Brussels seeks to shield its market from a surge of low-cost imports from the Asian giant, targeting goods it considers heavily subsidized or sold in the EU below production cost in China.

The tariffs on glass fibre from the three countries will range from 11% to 25.4% of the product’s value.

“The investigation confirms the existence of unfair practice, which is an important signal,” Ludovic Piraux, President of Glass Fibre Europe, said.

But he added that the measures adopted “remain insufficient to fully address the predatory strategies pursued through these investments in third countries.”

Job losses loom

China has invested $1 trillion through the Belt and Road initiative – a large-scale infrastructure programme which replaced the former silk road initiative and is aimed at strengthening connectivity, trade and communication across Eurasia, Latin America and Africa. The programme spans more than 150 countries, supporting infrastructure, transport, raw materials extraction and the relocation of industries and state-owned enterprises abroad.

As early as 2010, following an industry complaint, the Commission imposed anti-dumping duties on Chinese glass fibre imports. In the years that followed, Chinese producers established factories in Bahrain and Egypt, from which exports to the EU resumed.
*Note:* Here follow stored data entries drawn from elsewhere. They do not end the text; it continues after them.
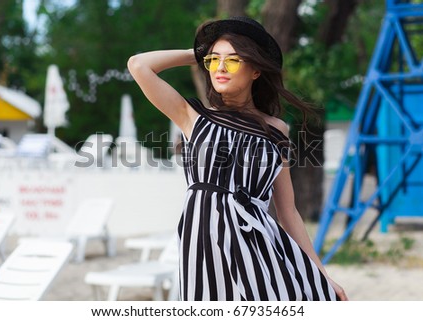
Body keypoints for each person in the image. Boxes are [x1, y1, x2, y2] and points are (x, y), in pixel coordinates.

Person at [128, 16, 347, 301]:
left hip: (258, 245)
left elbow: (288, 212)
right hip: (204, 244)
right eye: (213, 60)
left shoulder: (276, 129)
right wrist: (199, 53)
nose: (219, 68)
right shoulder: (193, 117)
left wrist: (321, 274)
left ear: (255, 70)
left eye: (232, 60)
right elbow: (138, 65)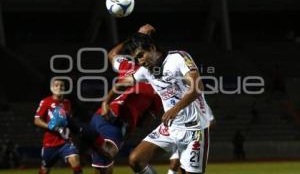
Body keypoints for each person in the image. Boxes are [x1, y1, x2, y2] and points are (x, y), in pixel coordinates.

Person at [102, 24, 212, 174]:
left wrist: (176, 108)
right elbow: (122, 84)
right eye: (136, 58)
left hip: (195, 129)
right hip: (170, 127)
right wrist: (106, 101)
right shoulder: (145, 71)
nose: (139, 61)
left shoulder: (178, 58)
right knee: (136, 159)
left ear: (152, 48)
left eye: (141, 55)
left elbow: (197, 86)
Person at [88, 24, 162, 174]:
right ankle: (78, 131)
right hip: (114, 119)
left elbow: (112, 54)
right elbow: (146, 122)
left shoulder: (127, 67)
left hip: (105, 117)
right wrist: (135, 37)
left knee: (103, 164)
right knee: (106, 157)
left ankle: (81, 132)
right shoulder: (156, 85)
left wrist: (135, 37)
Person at [34, 79, 83, 174]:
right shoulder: (46, 102)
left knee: (75, 160)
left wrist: (77, 130)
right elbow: (37, 120)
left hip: (65, 141)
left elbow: (68, 121)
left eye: (61, 85)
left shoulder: (67, 103)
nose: (59, 87)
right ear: (52, 88)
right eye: (56, 85)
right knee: (45, 169)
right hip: (50, 143)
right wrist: (49, 126)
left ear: (64, 88)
By 2024, glass fibre imports from those countries, along with Thailand, accounted for 24% of the EU market. Egyptian imports alone reached 18%, with Glass Fibre Europe warning the situation could worsen.
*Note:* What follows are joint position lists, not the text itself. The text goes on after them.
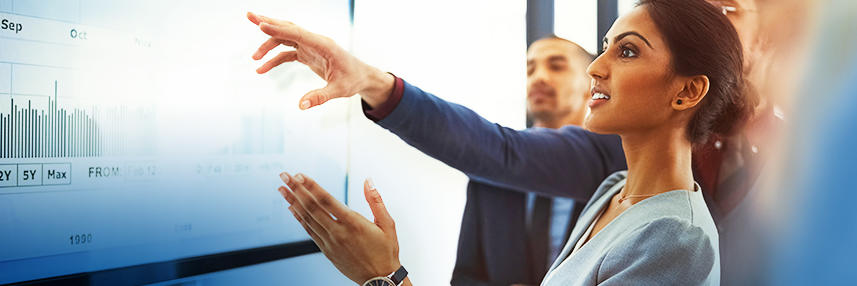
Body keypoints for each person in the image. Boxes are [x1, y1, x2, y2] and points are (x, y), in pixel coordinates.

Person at [253, 0, 752, 283]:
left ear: (688, 90)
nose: (596, 68)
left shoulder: (675, 239)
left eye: (626, 52)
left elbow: (497, 148)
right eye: (604, 48)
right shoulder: (613, 191)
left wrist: (384, 277)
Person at [452, 37, 621, 286]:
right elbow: (464, 278)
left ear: (591, 83)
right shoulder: (490, 170)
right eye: (530, 68)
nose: (539, 77)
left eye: (556, 66)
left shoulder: (615, 164)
This is not the first time the Commission has targeted Chinese products made in third countries under Belt and Road arrangements. It has previously imposed measures on aluminium foil from Thailand and glass fibre produced in Türkiye.

European glass fibre manufacturers have been pushing for action for more than a decade, alongside unions seeking to protect jobs in the sector.

The complaint which lead to Wednesday’s anti-dumping duties was first reported by Euronews in January 2025.

The industry directly employs more than 4,500 workers in the EU and says it supports hundreds of thousands of indirect jobs along the value chain.

Judith Kirton-Darling, General secretary of industriAll Europe, warned that “in the longer term”, the situation could worsen if the EU does not take “a stronger” stance on Chinese dumping.

“It is more than likely that we will face plant closures in Europe which will fundamentally undermine our industry,” she said.